### Task objective
Continue the DB2-to-Oracle federation walkthrough from its last line, picking up partway through the CREATE USER MAPPING statement in Listing 2.

### Text extract
For our case study we need a "do not mail" list stored in a database table. We'll create and populate a table on the remote Oracle instance from the db2=> command line.

First, let's create the table:

db2 => create table LURIE.do_not_mail (customer_num int)   
options (REMOTE_SERVER 'oralin',  
  REMOTE_SCHEMA 'SCOTT', REMOTE_TABNAME 'donotmail') 
 
DB20000I  The SQL command completed successfully.

Now let's insert some values, again from the db2 command line, using the convenient DB2 syntax:

db2 => insert into do_not_mail values (101), (105), (110) 
DB20000I  The SQL command completed successfully.

And for fun, let's select our values from the table:

db2 => select * from do_not_mail 
 
CUSTOMER_NUM 
------------ 
         101 
         105 
         110 
 
  3 record(s) selected.

If the tables already exist in the remote server, the last task is to create a table nickname so that we can refer to the remote tables as if they were resident on the DB2 Information Integrator server. This is not required for our case study, but I wanted you to have this for future reference. Again, the graphical user interface makes the setup very simple (Figure 8), and saving the SQL avoids all the pointing and clicking for future definitions.

Figure 8. Creating a nickname for an existing remote table
Creating a nickname for an existing remote table

The next thing you'll see (Figure 9) is a way to filter names from the remote catalog. I'm grabbing the entire remote catalog for this example; you should plan on using this filter dialog to cut down on the number of tables returned if you have many tables in your database.

Figure 9. Filtering the number of remote table names returned
Filtering the number of remote table names returned

Debugging tip: If you get this message:

IBM][CLI Driver][DB2/NT] SQL1822N  Unexpected error  
code "12541" received from data source "oralin".  
Associated text and tokens are "ORA-12541:  
TNS:no listener ".  SQLSTATE=560BD

Ask your Oracle DBA to run the lsnrctl start command. It turns out that the Oracle TCP remote listener doesn't auto-start when the server comes up. Put it in a script and then you won't forget.

Figure 10 the last two dialog boxes to create a nickname:

Figure 10. Creating the wrapper (continued)
Creating the wrapper (continued)

As you may have guessed, I'm really a command line guy, so for those of you who shun graphical user interfaces, see Listing 2.

And now, illustrated in Listing 2 are steps 3 to 6 for those who prefer the command line:

Listing 2. Creating wrapper, server, user mapping, and nickname from the command line

-- get a database connection  
connect to sample; 
-- STEP 3 create the wrapper, indicating which dll to use 
CREATE WRAPPER "NET8" LIBRARY 'db2net8.dll'; 
-- STEP 4 create the server that defines 
--  the remote data source 
-- notice the use of the MAXIMAL pushdown option 
CREATE SERVER "oralin"  
TYPE ORACLE VERSION '9i'   
WRAPPER "NET8" OPTIONS ( NODE 'foo', 
	 ADD DB2_MAXIMAL_PUSHDOWN 'Y' ); 
-- STEP 5 define the user mapping for authenticating 
-- to the remote server 
CREATE USER MAPPING FOR "LURIE"

### Stored records
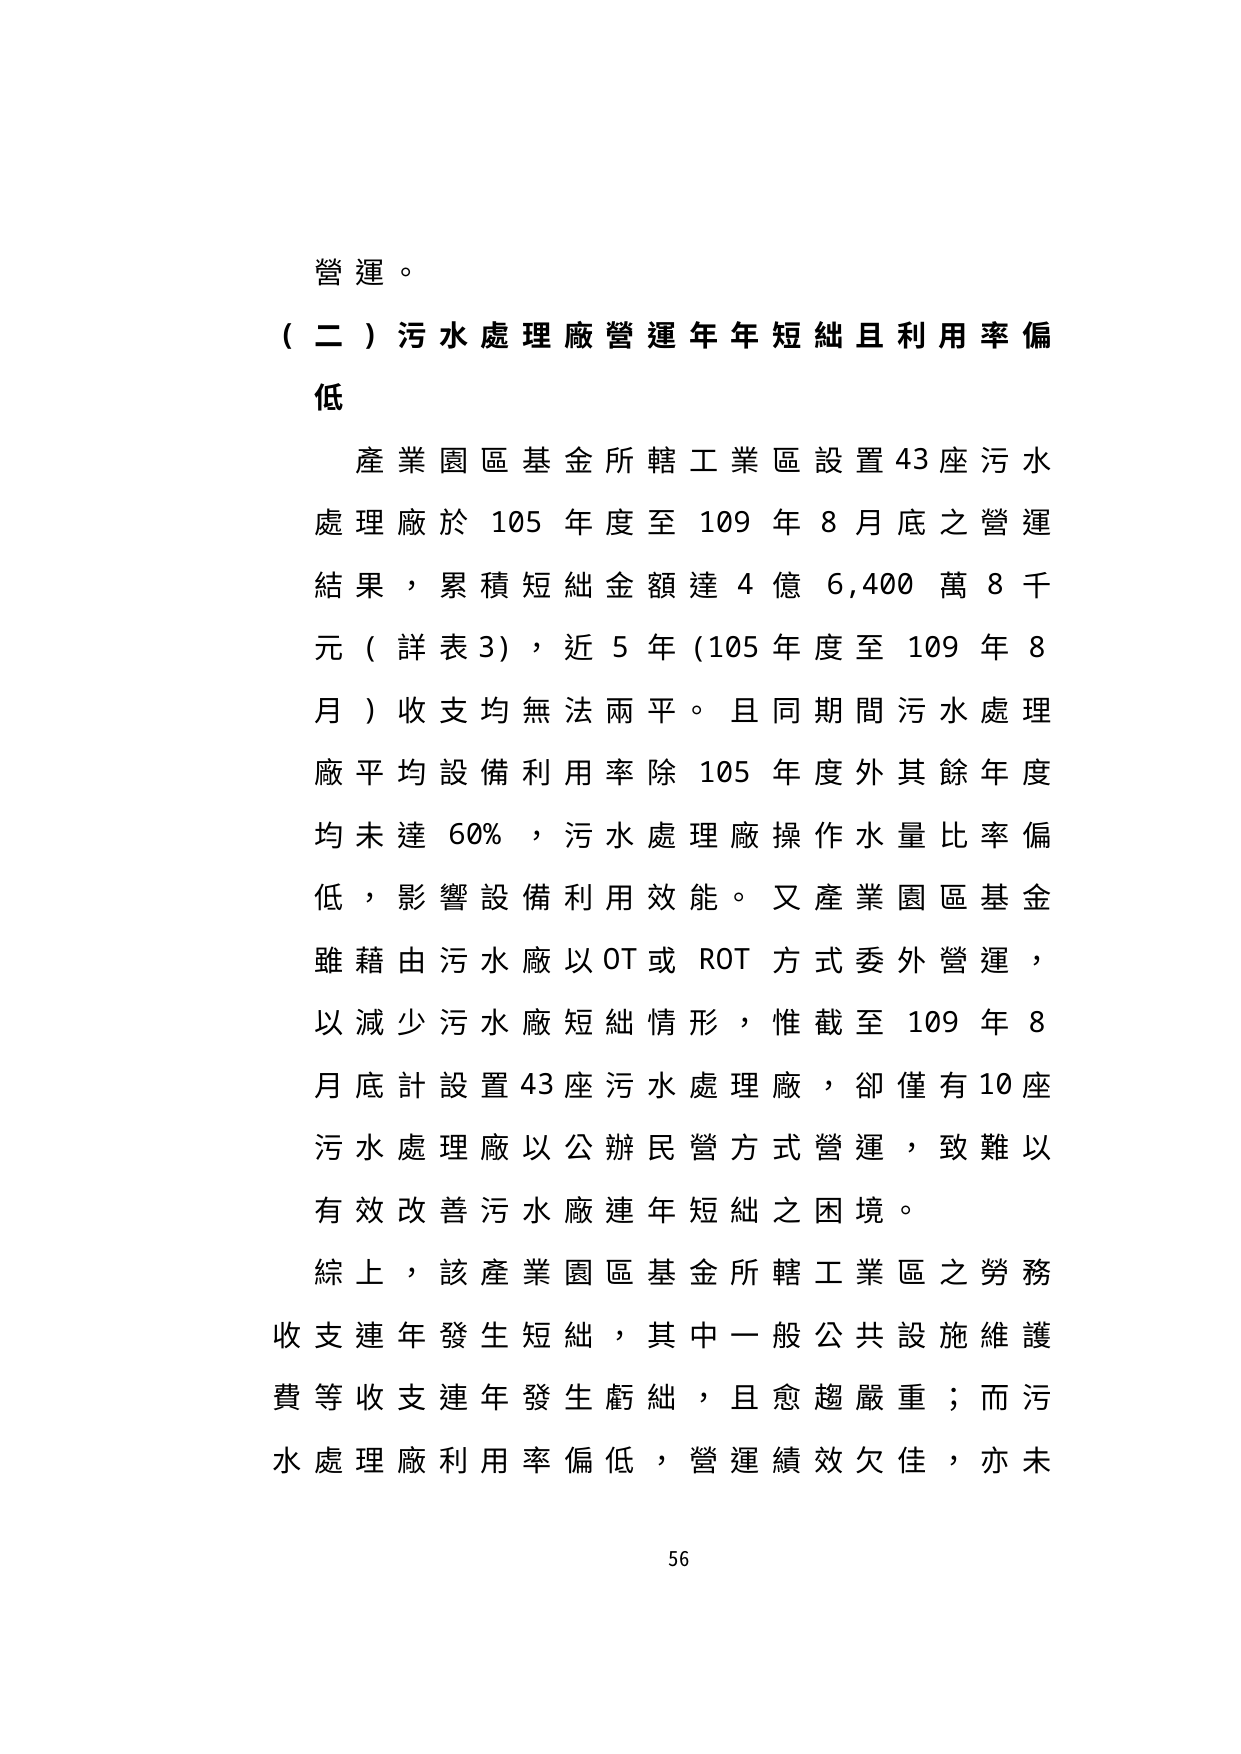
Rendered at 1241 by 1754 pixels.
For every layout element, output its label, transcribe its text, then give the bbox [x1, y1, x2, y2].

text 綜上，該產業園區基金所轄工業區之勞務收支連年發生短絀，其中一般公共設施維護費等收支連年發生虧絀，且愈趨嚴重；而污水處理廠利用率偏低，營運績效欠佳，亦未 [242, 1229, 1058, 1479]
text (二)污水處理廠營運年年短絀且利用率偏低 [242, 292, 1058, 417]
text 產業園區基金所轄工業區設置43座污水處理廠於105年度至109年8月底之營運結果，累積短絀金額達4億6,400萬8千元(詳表3)，近5年(105年度至109年8月)收支均無法兩平。且同期間污水處理廠平均設備利用率除105年度外其餘年度均未達60%，污水處理廠操作水量比率偏低，影響設備利用效能。又產業園區基金雖藉由污水廠以OT或ROT方式委外營運，以減少污水廠短絀情形，惟截至109年8月底計設置43座污水處理廠，卻僅有10座污水處理廠以公辦民營方式營運，致難以有效改善污水廠連年短絀之困境。 [271, 417, 1058, 1229]
text 營運。 [271, 229, 1058, 292]
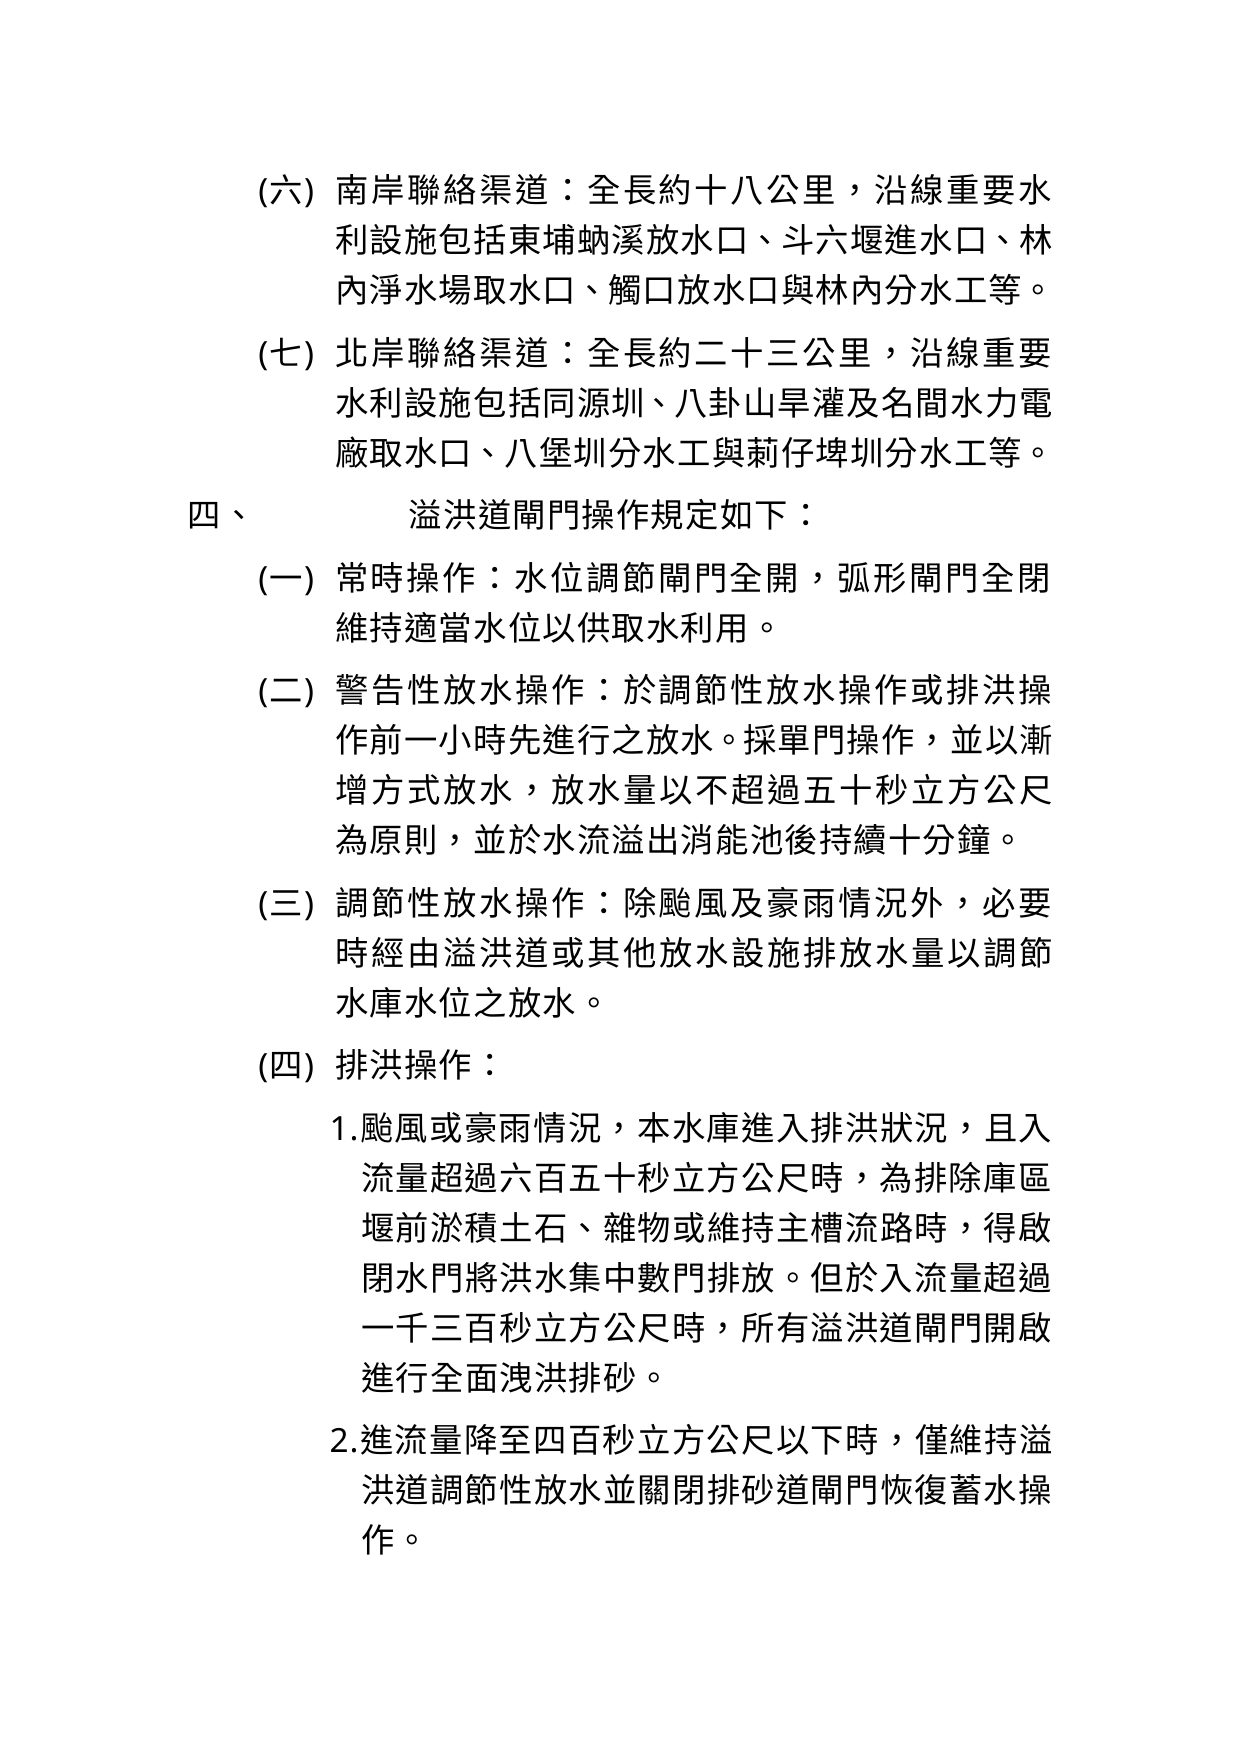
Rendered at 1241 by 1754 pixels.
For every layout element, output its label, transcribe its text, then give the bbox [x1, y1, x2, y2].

list 警告性放水操作：於調節性放水操作或排洪操作前一小時先進行之放水。採單門操作，並以漸增方式放水，放水量以不超過五十秒立方公尺為原則，並於水流溢出消能池後持續十分鐘。 [258, 663, 1053, 863]
list 北岸聯絡渠道：全長約二十三公里，沿線重要水利設施包括同源圳、八卦山旱灌及名間水力電廠取水口、八堡圳分水工與莿仔埤圳分水工等。 [258, 325, 1053, 475]
list 常時操作：水位調節閘門全開，弧形閘門全閉，維持適當水位以供取水利用。 [258, 550, 1053, 650]
list 調節性放水操作：除颱風及豪雨情況外，必要時經由溢洪道或其他放水設施排放水量以調節水庫水位之放水。 [258, 875, 1053, 1025]
text 1.颱風或豪雨情況，本水庫進入排洪狀況，且入流量超過六百五十秒立方公尺時，為排除庫區堰前淤積土石、雜物或維持主槽流路時，得啟閉水門將洪水集中數門排放。但於入流量超過一千三百秒立方公尺時，所有溢洪道閘門開啟，進行全面洩洪排砂。 [329, 1100, 1053, 1400]
list 南岸聯絡渠道：全長約十八公里，沿線重要水利設施包括東埔蚋溪放水口、斗六堰進水口、林內淨水場取水口、觸口放水口與林內分水工等。 [258, 163, 1053, 313]
list 排洪操作： [258, 1038, 1053, 1088]
text 2.進流量降至四百秒立方公尺以下時，僅維持溢洪道調節性放水並關閉排砂道閘門恢復蓄水操作。 [329, 1413, 1053, 1563]
list 溢洪道閘門操作規定如下： [187, 488, 1053, 538]
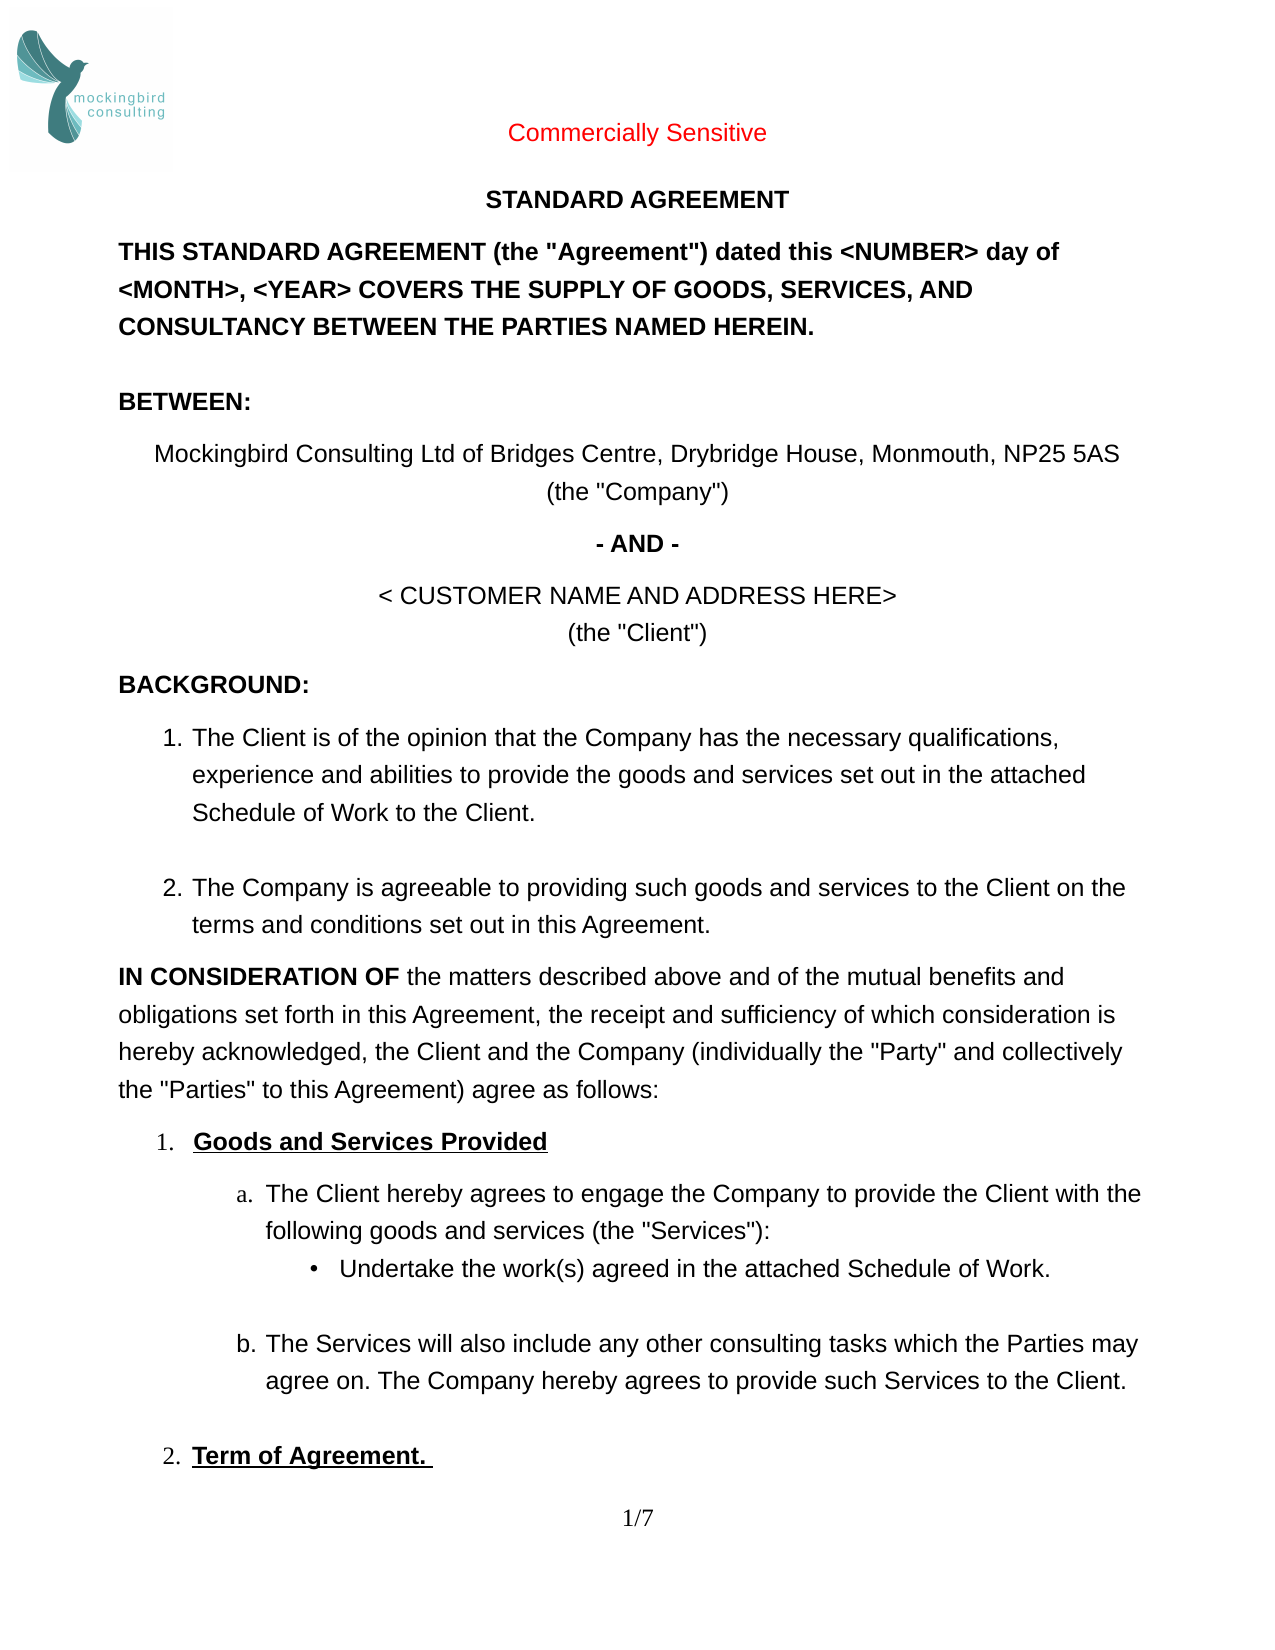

### Reply to the exercise
SERVER "oralin" OPTIONS( REMOTE_AUTHID 'scott',  
 REMOTE_PASSWORD 'use_yours'); 
 
-- STEP 6 with the configuration defined above, set  
-- up some tables in the remote server with nicknames 
 
create nickname ora_dept for  
  "oralin"."SCOTT"."DEPT"; 
create nickname ora_card1 for  
  "oralin"."SCOTT"."card1"; 
select count(*) from ora_card1; 
create nickname ora_card2 for  
  "oralin"."SCOTT"."ORA_CARD2"; 
select count(*) from ora_card2;

Setting up the Microsoft Excel Data Source

Many business users are happiest when they have their data right where they can see it - in Excel. This example accesses the Excel data from a local worksheet.

Excel data can be served over a network. A local DB2 Information Integrator server on the Windows PC makes this data viewable as a DB2 table. This may seem like overkill, but in some environments being able to deliver this kind of access can solve some hard problems. OK - here is a real example that a buddy of mine ran into:

You receive 200+ spreadsheets containing data about market segments. The business analysts are very proud of their creation - but you need to get all this data into one table. You could open each spreadsheet and do over 200 cut and pastes, or you could write a script to pump out the DDL shown in Listing 3 below, and do a series of insert-selects or a union. It is your choice, but I personally hate to type, to say nothing of cut and paste, and would certainly choose the script option.

Figure 11 is our original spreadsheet with a list of the premium customers identified by customer number.

Figure 11. Microsoft Excel spreadsheet
Microsoft Excel spreadsheet

This simple DDL provides SQL access to the spreadsheet data:

Listing 3. DDL to get access to the Excel data

create wrapper excelw library 'db2lsxls.dll'; 
create server excel_src wrapper excelw;  
db2 => create nickname rc_mkt  
  ( customer_num integer )  
  for server excel_src options (file_path  
  'c:\edrive\src\ii\mkt_list.xls', range 'a2:a20')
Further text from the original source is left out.